Meet Me at the Margin: A Love Affair with Curtis Cuffie | NYC |
A conversation with Carol Thompson and guests.
Friday, February 14, 2020, 6:30 pm
In conjunction with Souls Grown Diaspora
In the ‘80s and ’90s, Cuffie’s jerry-rigged assemblages were a fixture on the Bowery and Cooper Square. He became known for the odd grace and mysterious humor of these impromptu sculptures and installations, built from pieces of fabric, loose wires, scavenged furniture and toys, old clothes and other found materials, and displayed on fences, outdoor walls and sidewalks. His sculptures were often removed by the city or destroyed by the elements, but he would quickly replace them, over the years building an audience of devotees.
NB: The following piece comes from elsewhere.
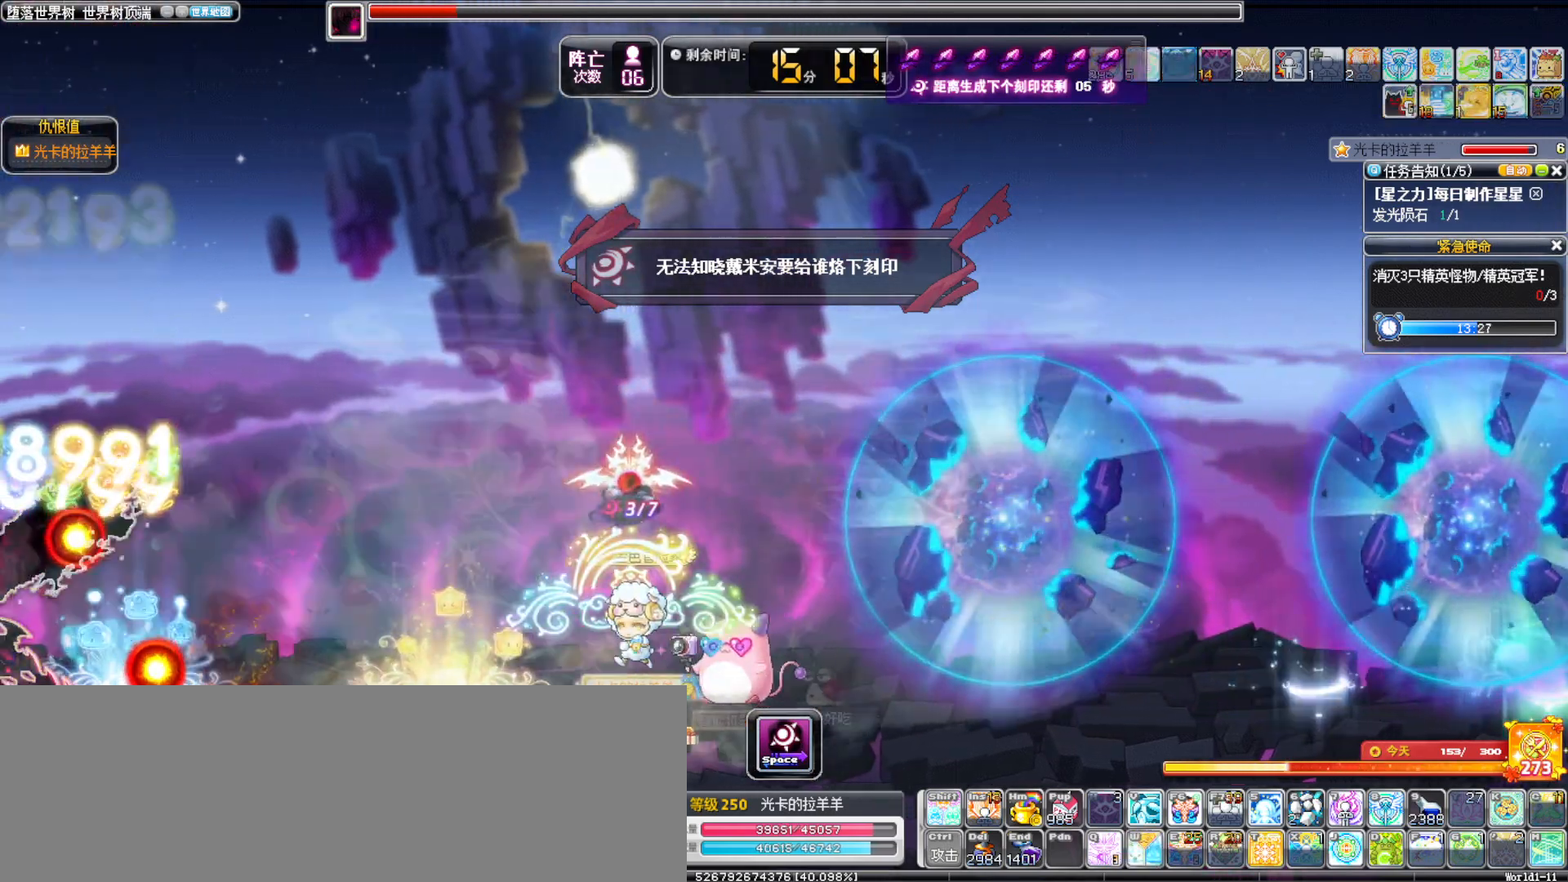
{"keys": ["left"]}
His work eventually found its way into the art world, included in group shows at American Primitive, Exit Art and Flamingo East, where it often sat beside that of other emerging artists such as Rachel Harrison, Lucky DeBellevue and Rob Pruitt. For an exhibition he was included in at the legendary 4th Street Photo, Curtis Cuffie came to the gallery with a can of shaving cream and wrote the word LOVE in giant, looping, foaming letters across a white wall. Cuffie was born in Hartsville, South Carolina, and came to Brooklyn at the age of 15. His work was shown at the American Visionary Art Museum, in Baltimore, and was supported by the New York Foundation for the Arts, the Pollock-Krasner Foundation, and the Lower Manhattan Cultural Council, where he was an artist-in-residence. He died of a heart attack in 2002 at the age of 47.
Through Carol Thompson's personal recollections and photographs, and in conversation with Darrell Maupin, a portrait of the artist will be drawn throughout the evening for those who remember seeing Cuffie and his masterworks in passing, and for those now just learning an important part of Downtown New York history.
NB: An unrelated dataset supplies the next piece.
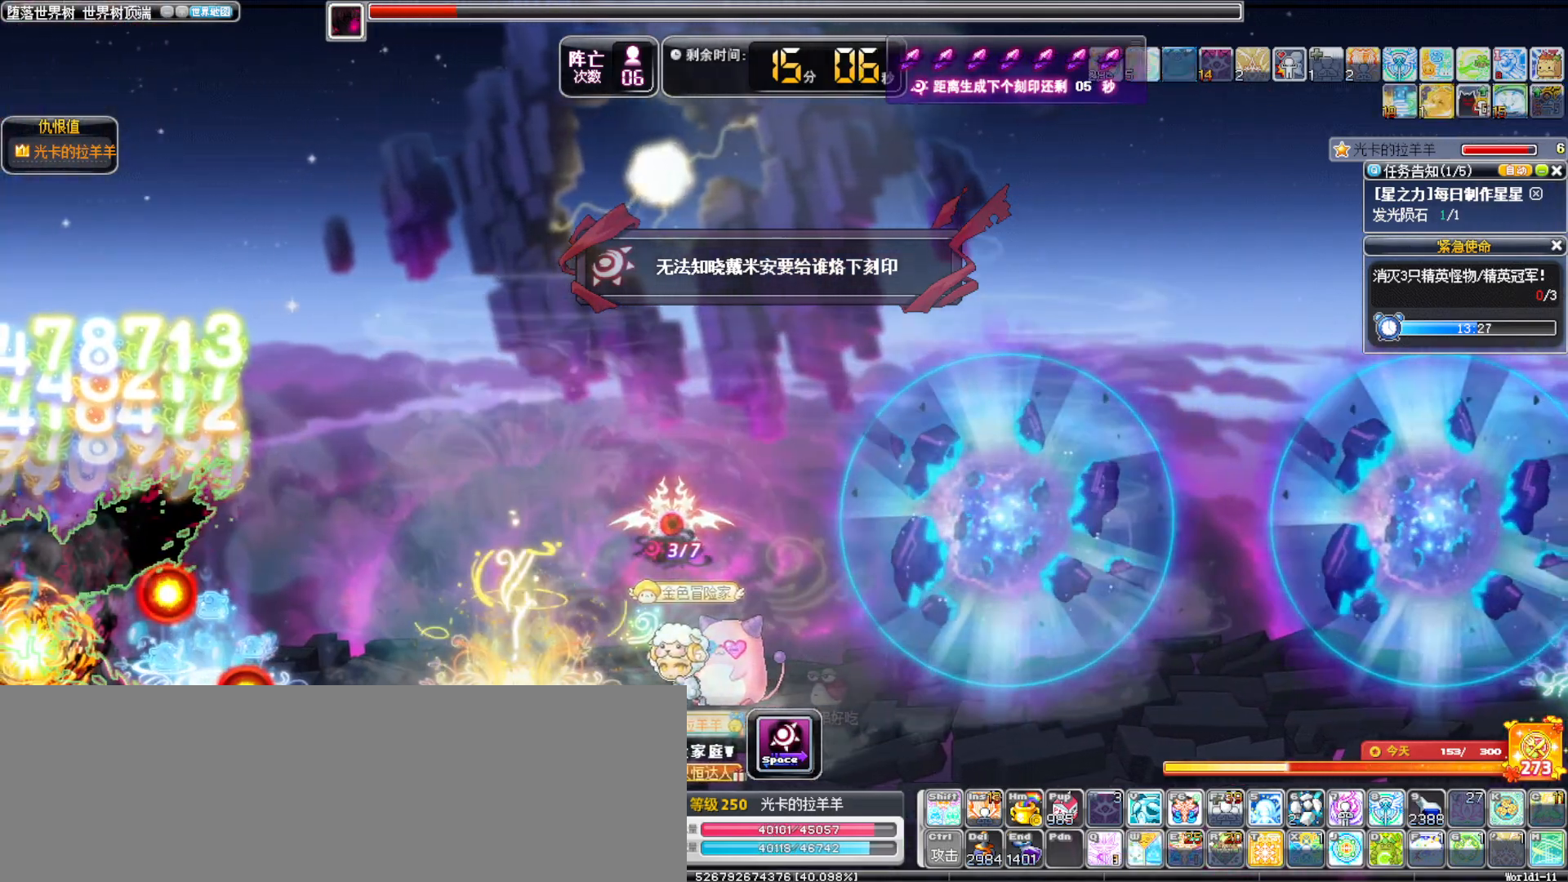
{"keys": ["c"]}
For 17 ½ years, until June 18, 2019, Carol Thompson, now living in Harlem, served as the Fred and Rita Richman Curator of African Art at the High Museum of Art in Atlanta. Thompson moved from New York to Georgia to take that newly created, endowed position in 2001. From 1987 to 1996, when Curtis Cuffie moved into her sixth floor walk-up bathtub-in-the-kitchen studio apartment with her, Thompson was with The Center for African Art, located on Manhattan’s Upper East Side, as it became The Museum for African Art in Soho (now The Africa Center, in Harlem). She has taught at Spelman, NYU, Vassar, City College in Harlem, FIT, Drew, and Pace. Originally from rural Minnesota, Thompson’s academic work was done at Hamline University, University of Iowa, and NYU’s Department of Performance Studies. Her close relationship with Cuffie endured until his too-early death.
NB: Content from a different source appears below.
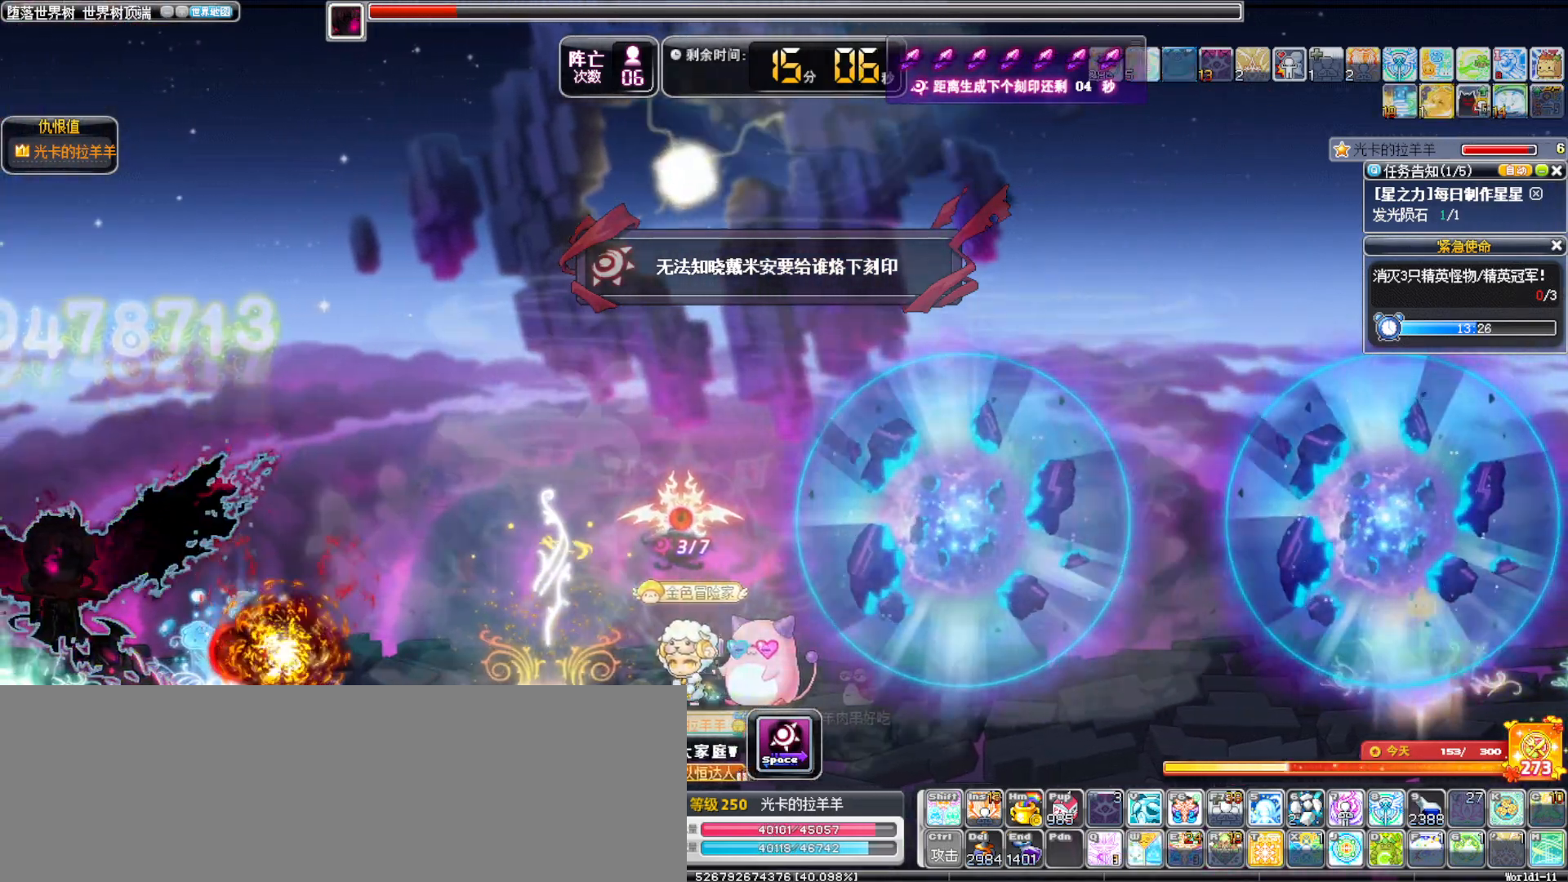
{"keys": ["alt_l", "up"]}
Darrell Maupin was a close friend of Curtis Cuffie. Maupin owned a restaurant and club called Flamingo East on 2nd Ave and 13th Street, which opened in 1989. Flamingo East was a hip East Village hot spot with a wild and fun crowd. Curtis, who was living on the street and making his art, came to the restaurant nearly everyday for 7 or 8 years to join staff meals, hang out and spend time with the workers or bring by a piece of art that he was trying to sell. In the early 2000s, Maupin took a job teaching in Mombasa, Kenya. After 11 years living in East Africa, Maupin is currently back in New York.